Der Hof, das Land werden seit 1799 von Familie Gabler bewirtschaftet. Seit 30 Jahren setzen sie konsequent auf naturnahes Wirtschaften. Aus Überzeugung und als Antwort auf den Bauernfluch, der seit Beginn des Höfesterbens in den 90er Jahren gilt: Wachsen oder Weichen.
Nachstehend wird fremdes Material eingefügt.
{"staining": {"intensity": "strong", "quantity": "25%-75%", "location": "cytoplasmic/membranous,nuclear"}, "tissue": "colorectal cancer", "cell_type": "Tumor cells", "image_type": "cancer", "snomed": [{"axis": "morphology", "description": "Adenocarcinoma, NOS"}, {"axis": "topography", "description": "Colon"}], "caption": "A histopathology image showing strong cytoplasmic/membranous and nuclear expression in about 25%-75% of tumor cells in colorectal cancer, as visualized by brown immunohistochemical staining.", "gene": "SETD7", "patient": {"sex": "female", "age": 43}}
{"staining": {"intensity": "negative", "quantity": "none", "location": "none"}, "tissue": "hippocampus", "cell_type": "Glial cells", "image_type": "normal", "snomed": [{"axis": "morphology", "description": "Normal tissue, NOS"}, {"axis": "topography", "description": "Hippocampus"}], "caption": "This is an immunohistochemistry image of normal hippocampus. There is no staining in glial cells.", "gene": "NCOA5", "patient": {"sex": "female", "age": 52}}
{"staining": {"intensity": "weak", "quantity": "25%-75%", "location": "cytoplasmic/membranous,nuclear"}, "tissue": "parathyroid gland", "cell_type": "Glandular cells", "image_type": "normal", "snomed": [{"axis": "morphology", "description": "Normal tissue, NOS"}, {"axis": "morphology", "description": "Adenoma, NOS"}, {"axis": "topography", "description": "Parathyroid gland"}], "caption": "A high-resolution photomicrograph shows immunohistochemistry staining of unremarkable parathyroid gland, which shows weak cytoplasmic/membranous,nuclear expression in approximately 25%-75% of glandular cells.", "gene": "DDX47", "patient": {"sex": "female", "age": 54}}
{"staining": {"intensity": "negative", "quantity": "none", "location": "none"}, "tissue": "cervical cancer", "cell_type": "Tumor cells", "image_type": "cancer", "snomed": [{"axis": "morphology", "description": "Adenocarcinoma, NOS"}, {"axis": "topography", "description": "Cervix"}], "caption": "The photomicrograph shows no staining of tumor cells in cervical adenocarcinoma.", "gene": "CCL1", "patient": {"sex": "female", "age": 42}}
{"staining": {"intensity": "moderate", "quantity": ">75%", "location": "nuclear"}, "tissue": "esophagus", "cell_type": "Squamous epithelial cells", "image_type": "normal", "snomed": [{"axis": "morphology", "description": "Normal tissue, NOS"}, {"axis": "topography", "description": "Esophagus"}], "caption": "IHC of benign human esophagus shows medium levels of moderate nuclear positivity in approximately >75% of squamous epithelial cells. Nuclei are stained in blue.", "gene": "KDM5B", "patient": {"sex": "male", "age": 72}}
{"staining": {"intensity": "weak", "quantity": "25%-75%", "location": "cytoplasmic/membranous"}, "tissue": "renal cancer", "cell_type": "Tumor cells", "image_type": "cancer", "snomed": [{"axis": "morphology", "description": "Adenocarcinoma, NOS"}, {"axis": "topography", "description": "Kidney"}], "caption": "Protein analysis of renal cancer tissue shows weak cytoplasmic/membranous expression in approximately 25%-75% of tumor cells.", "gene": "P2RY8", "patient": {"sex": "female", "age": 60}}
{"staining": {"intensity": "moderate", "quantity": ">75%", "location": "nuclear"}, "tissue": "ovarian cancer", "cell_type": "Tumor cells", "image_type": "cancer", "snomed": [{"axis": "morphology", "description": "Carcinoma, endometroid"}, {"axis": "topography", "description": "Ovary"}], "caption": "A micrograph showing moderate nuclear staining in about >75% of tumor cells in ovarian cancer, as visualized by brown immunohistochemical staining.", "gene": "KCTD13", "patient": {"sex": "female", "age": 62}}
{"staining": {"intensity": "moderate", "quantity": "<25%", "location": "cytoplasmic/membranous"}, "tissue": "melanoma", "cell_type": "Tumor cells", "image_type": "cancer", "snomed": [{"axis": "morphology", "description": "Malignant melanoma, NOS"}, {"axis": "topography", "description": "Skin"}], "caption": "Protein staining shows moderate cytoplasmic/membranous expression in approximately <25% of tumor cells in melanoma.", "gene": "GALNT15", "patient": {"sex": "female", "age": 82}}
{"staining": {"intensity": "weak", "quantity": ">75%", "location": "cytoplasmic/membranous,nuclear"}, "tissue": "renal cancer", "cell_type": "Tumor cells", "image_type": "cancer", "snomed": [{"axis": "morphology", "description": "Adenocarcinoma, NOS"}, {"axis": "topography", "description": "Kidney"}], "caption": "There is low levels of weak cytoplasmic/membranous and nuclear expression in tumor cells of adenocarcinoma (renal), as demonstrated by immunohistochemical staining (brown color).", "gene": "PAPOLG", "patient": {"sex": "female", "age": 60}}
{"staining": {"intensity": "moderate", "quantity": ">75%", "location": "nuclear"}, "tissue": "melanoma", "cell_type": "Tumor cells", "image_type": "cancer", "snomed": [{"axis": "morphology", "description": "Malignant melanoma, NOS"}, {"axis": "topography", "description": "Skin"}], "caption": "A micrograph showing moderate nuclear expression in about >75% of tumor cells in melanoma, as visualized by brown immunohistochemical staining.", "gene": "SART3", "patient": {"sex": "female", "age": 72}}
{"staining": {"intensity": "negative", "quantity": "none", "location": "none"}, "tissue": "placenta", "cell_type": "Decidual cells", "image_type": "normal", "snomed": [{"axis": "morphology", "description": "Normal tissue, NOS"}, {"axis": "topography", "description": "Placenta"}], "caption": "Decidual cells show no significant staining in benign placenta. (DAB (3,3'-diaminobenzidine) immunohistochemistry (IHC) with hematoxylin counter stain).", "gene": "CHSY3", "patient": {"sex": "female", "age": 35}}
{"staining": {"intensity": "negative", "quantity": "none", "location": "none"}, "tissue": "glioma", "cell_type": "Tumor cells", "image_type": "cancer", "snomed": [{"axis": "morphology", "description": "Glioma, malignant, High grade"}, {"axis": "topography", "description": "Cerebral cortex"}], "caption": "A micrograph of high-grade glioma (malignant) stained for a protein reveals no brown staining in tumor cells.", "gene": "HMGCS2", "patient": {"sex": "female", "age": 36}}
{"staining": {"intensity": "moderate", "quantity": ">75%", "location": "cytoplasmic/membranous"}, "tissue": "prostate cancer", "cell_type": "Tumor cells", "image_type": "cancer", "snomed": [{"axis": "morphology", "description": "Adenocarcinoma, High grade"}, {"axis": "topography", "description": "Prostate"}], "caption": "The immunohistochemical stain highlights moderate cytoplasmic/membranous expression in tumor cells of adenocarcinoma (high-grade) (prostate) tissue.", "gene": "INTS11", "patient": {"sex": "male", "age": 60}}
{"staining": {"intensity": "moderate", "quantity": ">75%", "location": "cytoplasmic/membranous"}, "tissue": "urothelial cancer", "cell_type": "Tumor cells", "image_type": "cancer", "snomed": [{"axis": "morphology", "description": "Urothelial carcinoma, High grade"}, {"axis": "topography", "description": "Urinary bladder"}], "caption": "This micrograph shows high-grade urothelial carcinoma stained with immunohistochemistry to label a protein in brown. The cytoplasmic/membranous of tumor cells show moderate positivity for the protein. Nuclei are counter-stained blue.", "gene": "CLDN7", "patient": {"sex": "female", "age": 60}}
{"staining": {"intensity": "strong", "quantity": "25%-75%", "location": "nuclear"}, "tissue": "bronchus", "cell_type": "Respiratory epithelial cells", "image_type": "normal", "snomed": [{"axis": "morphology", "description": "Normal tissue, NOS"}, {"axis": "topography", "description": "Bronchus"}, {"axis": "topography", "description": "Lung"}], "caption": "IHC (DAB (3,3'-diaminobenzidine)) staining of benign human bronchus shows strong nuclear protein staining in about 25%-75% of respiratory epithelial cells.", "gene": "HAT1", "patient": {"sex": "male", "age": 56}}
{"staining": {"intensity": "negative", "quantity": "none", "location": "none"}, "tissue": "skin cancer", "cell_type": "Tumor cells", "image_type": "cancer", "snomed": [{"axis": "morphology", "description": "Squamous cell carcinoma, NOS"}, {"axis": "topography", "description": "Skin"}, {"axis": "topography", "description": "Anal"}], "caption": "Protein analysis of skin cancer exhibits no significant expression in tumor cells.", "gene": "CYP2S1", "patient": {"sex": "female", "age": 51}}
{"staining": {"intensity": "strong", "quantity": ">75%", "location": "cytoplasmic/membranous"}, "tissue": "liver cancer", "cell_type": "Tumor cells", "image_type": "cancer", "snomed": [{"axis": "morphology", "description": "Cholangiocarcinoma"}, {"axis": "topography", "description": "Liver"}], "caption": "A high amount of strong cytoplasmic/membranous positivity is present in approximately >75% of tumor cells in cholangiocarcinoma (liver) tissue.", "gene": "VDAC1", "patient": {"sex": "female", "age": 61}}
Die Rinder stehen knapp 1.000 Meter hoch im Naturschutzgebiet. Sie behalten ihre Hörner und können auch im Stall nach rechts und links austreten, ohne die harte Trennlatte zu spüren zu bekommen. Zu Fressen gibt es nur das Heu von der eigenen Wiese und selbst hergestelltes Bio-Schrot. Sogar das Lebensende ist fair – der Bio-Metzger schlachtet stressfrei. „Das beste Fleisch, das es gibt“, sagt die Bäuerin beiläufig. Sie will gar nicht erst überzeugen oder überreden. Es ist einfach so. Das fühlt sich gut an in einer Zeit, in der irgendwie nichts mehr echt ist, kein Bild in der Tagesschau, kein Erdbeerjoghurt im Supermarkt, kein Post auf Insta.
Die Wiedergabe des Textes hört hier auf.